▶ **Given entries**:

'''

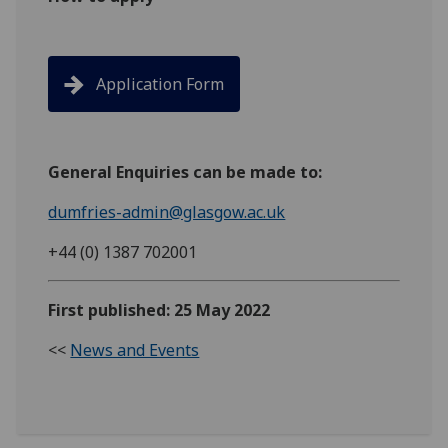
Application Form
General Enquiries can be made to:
dumfries-admin@glasgow.ac.uk
+44 (0) 1387 702001
First published: 25 May 2022
<<
News and Events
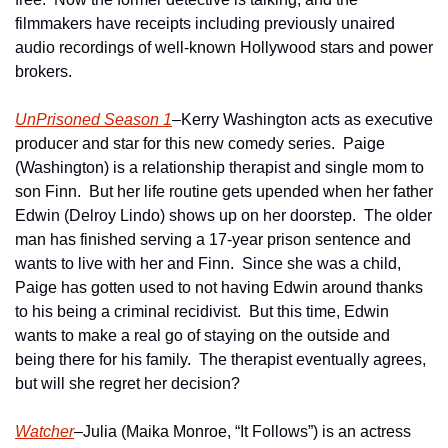
filmmakers have receipts including previously unaired 
audio recordings of well-known Hollywood stars and power 
brokers. 
UnPrisoned Season 1
–Kerry Washington acts as executive 
producer and star for this new comedy series.  Paige 
(Washington) is a relationship therapist and single mom to 
son Finn.  But her life routine gets upended when her father 
Edwin (Delroy Lindo) shows up on her doorstep.  The older 
man has finished serving a 17-year prison sentence and 
wants to live with her and Finn.  Since she was a child, 
Paige has gotten used to not having Edwin around thanks 
to his being a criminal recidivist.  But this time, Edwin 
wants to make a real go of staying on the outside and 
being there for his family.  The therapist eventually agrees, 
but will she regret her decision?
Watcher
–Julia (Maika Monroe, “It Follows”) is an actress 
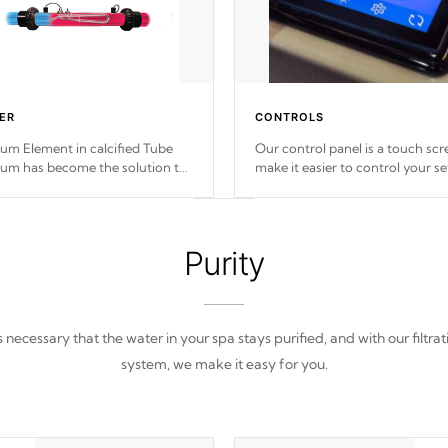
ER
CONTROLS
ium Element in calcified Tube
Our control panel is a touch scr
ium has become the solution to
make it easier to control your se
ub heater longevity, and has
to your spa right at
your fingerti
been the best defense against
chemical & mineral abuse.
Purity
 is necessary that the water in your spa stays purified, and with our filtrat
system, we make it easy for you.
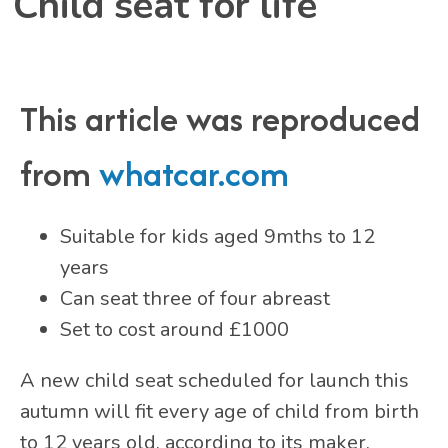
Child seat for life
This article was reproduced
from
whatcar.com
Suitable for kids aged 9mths to 12
years
Can seat three of four abreast
Set to cost around £1000
A new child seat scheduled for launch this
autumn will fit every age of child from birth
to 12 years old, according to its maker.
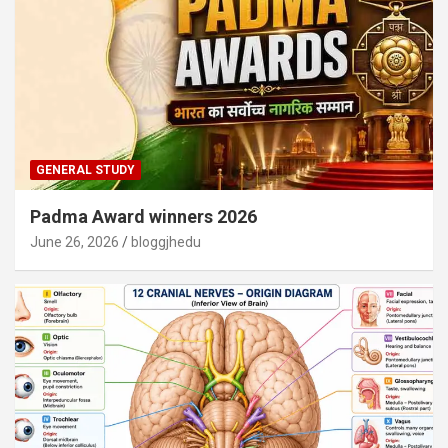
GENERAL STUDY
Padma Award winners 2026
June 26, 2026
bloggjhedu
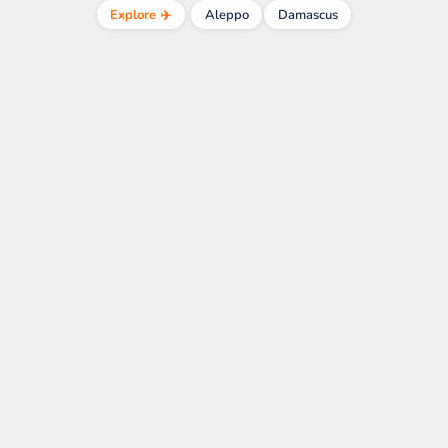
Explore ✈️
Aleppo
Damascus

'''

▶ **Exercise requirements**: From the line that contains "filmmakers have receipts" down to the last line of the entries above, copy every line exactly and leave out the pictures.

▶ **Result of this task**:
filmmakers have receipts including previously unaired 
audio recordings of well-known Hollywood stars and power 
brokers. 
UnPrisoned Season 1
–Kerry Washington acts as executive 
producer and star for this new comedy series.  Paige 
(Washington) is a relationship therapist and single mom to 
son Finn.  But her life routine gets upended when her father 
Edwin (Delroy Lindo) shows up on her doorstep.  The older 
man has finished serving a 17-year prison sentence and 
wants to live with her and Finn.  Since she was a child, 
Paige has gotten used to not having Edwin around thanks 
to his being a criminal recidivist.  But this time, Edwin 
wants to make a real go of staying on the outside and 
being there for his family.  The therapist eventually agrees, 
but will she regret her decision?
Watcher
–Julia (Maika Monroe, “It Follows”) is an actress 
ER
CONTROLS
ium Element in calcified Tube
Our control panel is a touch scr
ium has become the solution to
make it easier to control your se
ub heater longevity, and has
to your spa right at
your fingerti
been the best defense against
chemical & mineral abuse.
Purity
 is necessary that the water in your spa stays purified, and with our filtrat
system, we make it easy for you.
Child seat for life
This article was reproduced
from
whatcar.com
Suitable for kids aged 9mths to 12
years
Can seat three of four abreast
Set to cost around £1000
A new child seat scheduled for launch this
autumn will fit every age of child from birth
to 12 years old, according to its maker.
GENERAL STUDY
Padma Award winners 2026
June 26, 2026
bloggjhedu
Explore ✈️
Aleppo
Damascus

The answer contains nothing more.